Maria Cristina Recco*
Em algum momento da vida, nos vemos em busca de algo que não sabemos exatamente o que é, mas sabemos que é nosso... sabemos quando algum detalhe que encontramos faz parte desta busca, seja numa conversa, um filme, em um livro, um momento espiritual, uma reflexão, sonho, cursos, ou principalmente, em um encontro analítico... é algo que tem a ver conosco mesmo. Este é um princípio de luz onde através dele, tentamos conhecer a nossa alma. Porém, onde tem luz também tem sombra. Conhecer a alma, também supõe conhecer nossos aspectos sombrios ou obscuros da nossa psique e, uma vez que alguém ouve falar da sombra, já não pode mais negar sua existência. Todos nós somos atacados por nossos próprios impulsos sombrios em nossas mentes ou em nossos atos. Somos possuídos por aspectos negativos da nossa alma, uma vez que todo bem e todo mal perfazem a natureza humana. Em busca dessa alma como um todo e de encontrar o sentido da vida, caminhamos para nossa interioridade, experimentando conhecimentos inéditos.

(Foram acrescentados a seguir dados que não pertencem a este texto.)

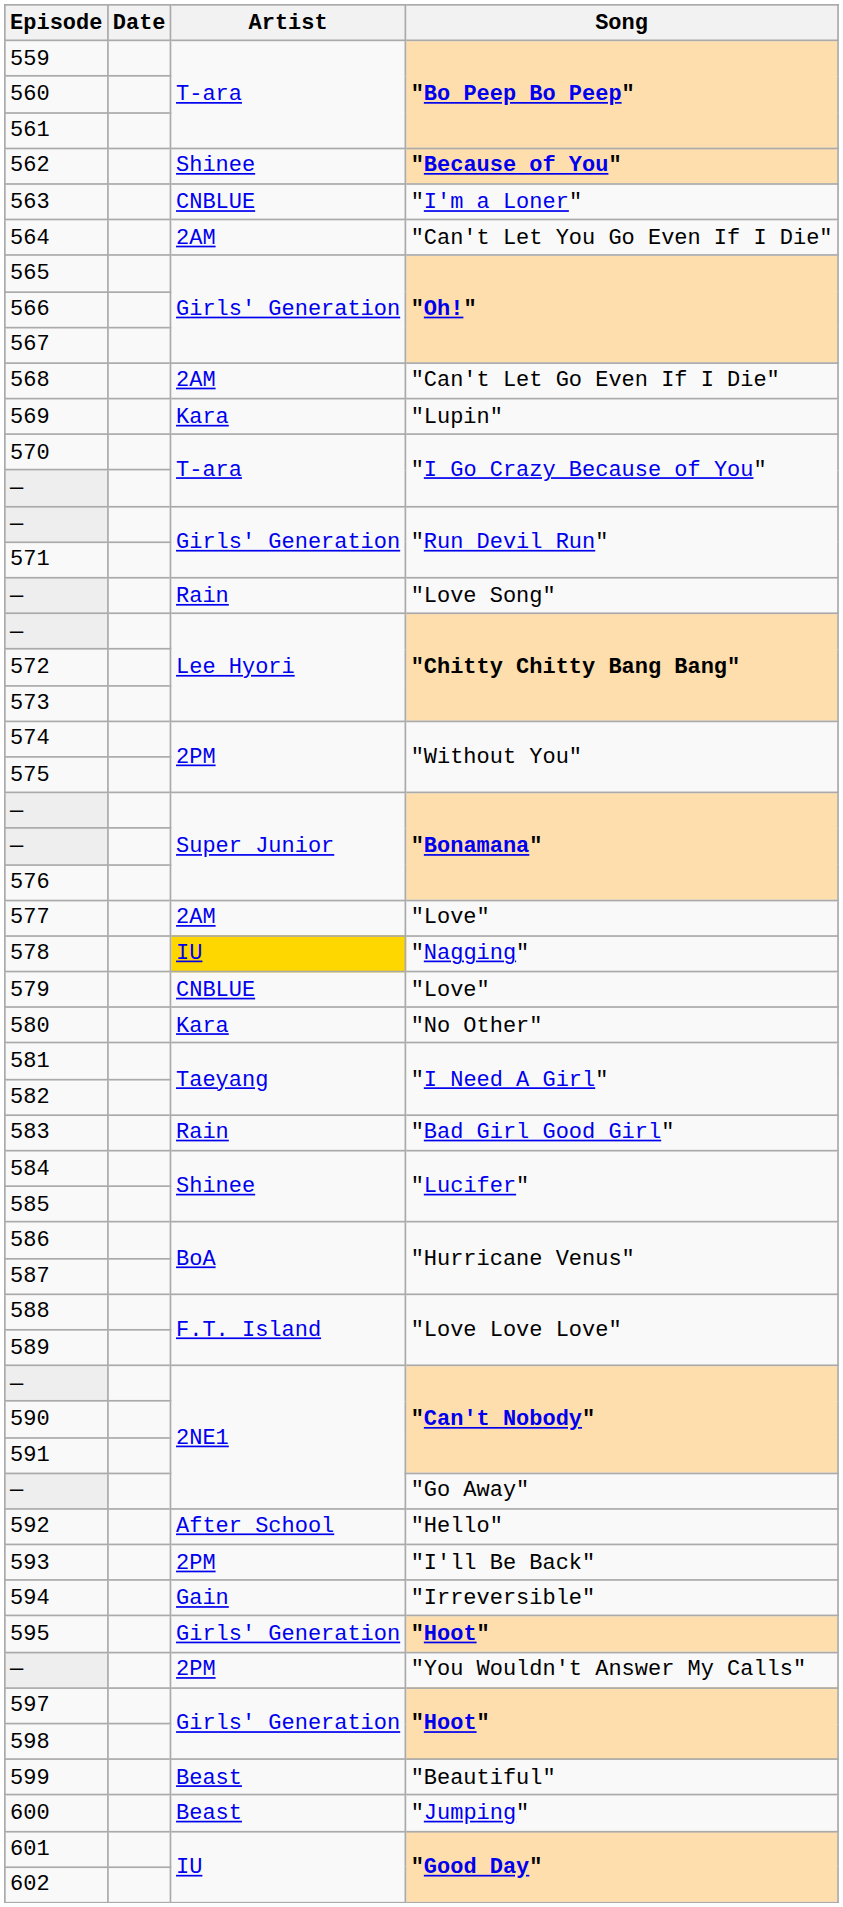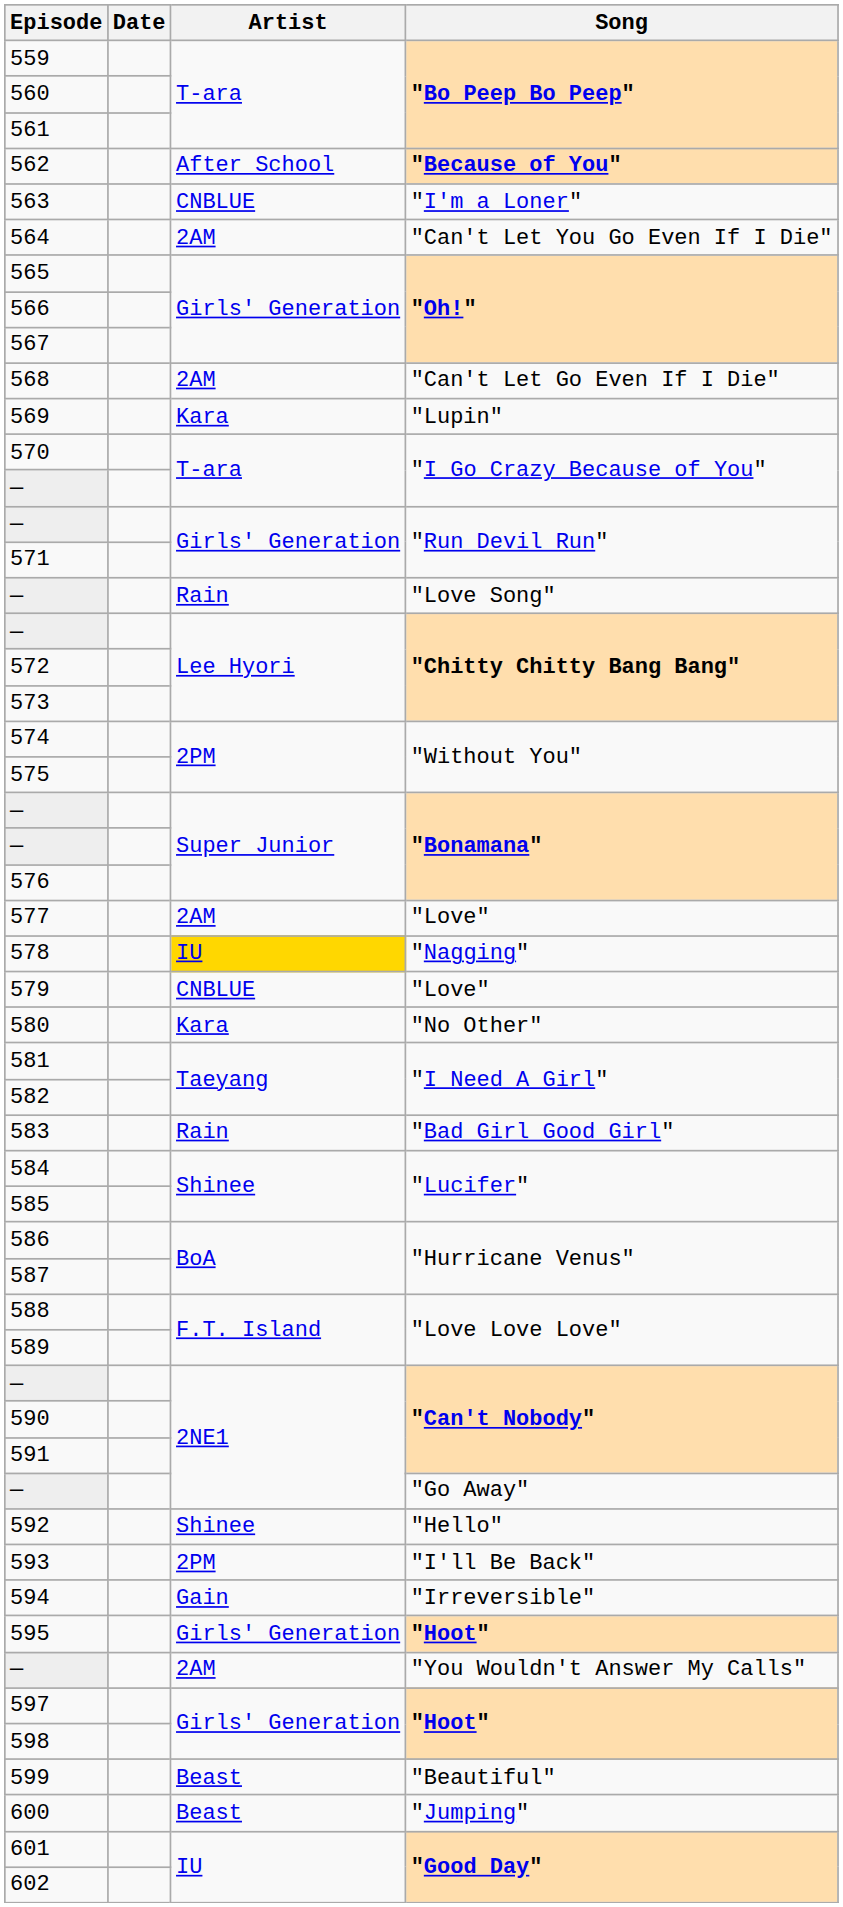562 | Artist: Shinee -> After School
592 | Artist: After School -> Shinee
— / "You Wouldn't Answer My Calls" | Artist: 2PM -> 2AM
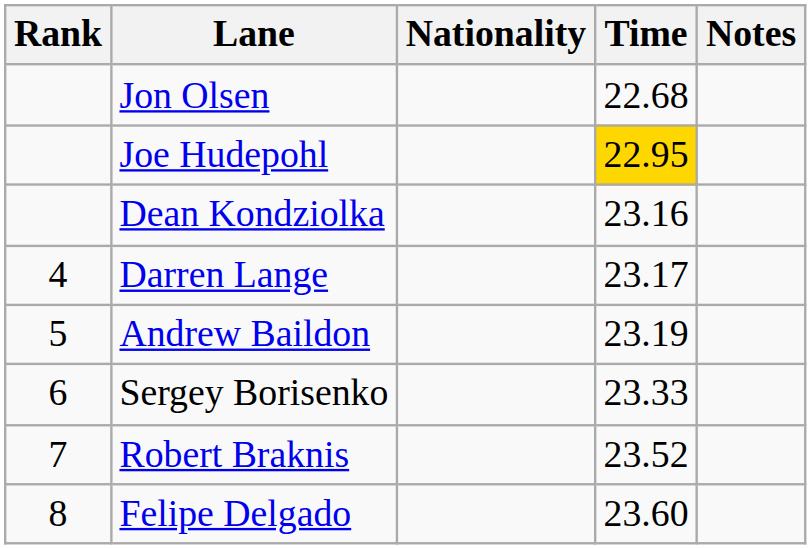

O Efeito Sombra é título de um livro de Deepack Chopra (recomendo que corram às livrarias, já li e indiquei a vários pacientes), e também já é filme, que entrará em cartaz brevemente nos cinemas. Ele retrata ricamente, através de exemplos, sobre o conceito junguiano de sombra.  Na análise da estrutura psíquica, deparamos com vários arquétipos (registros do inconsciente coletivo, referente a imagens arcaicas típicas ou primordiais), entre eles, a sombra.
A sombra refere-se a conteúdos reprimidos como frustrações, omissões, vergonhas, medos, que guardados, tomaram dentro de nós formas negativas e potencializaram-se, sendo refletidos em nossos comportamentos, como atos indevidos ou com proporções indevidas. São as compulsões, “defeitos de caráter”, tidos como comportamentos doentios, que atuam internamente, através de impulsos sem freios, sem limites,sem equilíbrio. E que tantos estragos causam na vida. Agressões, estupidez, atos invasivos, desrespeito a alguém ou a natureza...desde graus leves aos mais altos. Um moralismo hipócrita é carregado de sombras profundas...o marido que fica vendo pornografia enquanto a esposa  prepara o jantar,  é sombra; as cadeias estão cheias de histórias onde a sombra atuou e a pessoa cometeu um crime.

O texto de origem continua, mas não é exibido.